PROMPT: Across the records below, how many lines include the string "text"? Respond with the number only.
RECORDS FOR THE TASK START
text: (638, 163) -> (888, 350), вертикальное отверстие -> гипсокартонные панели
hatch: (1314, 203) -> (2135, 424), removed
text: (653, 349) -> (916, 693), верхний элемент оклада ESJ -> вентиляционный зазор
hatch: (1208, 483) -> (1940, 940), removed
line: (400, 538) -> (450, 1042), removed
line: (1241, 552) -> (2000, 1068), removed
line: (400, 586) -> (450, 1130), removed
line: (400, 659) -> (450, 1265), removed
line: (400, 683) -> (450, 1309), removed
RECORDS FOR THE TASK END
ANSWER TO THIS EXERCISE: 2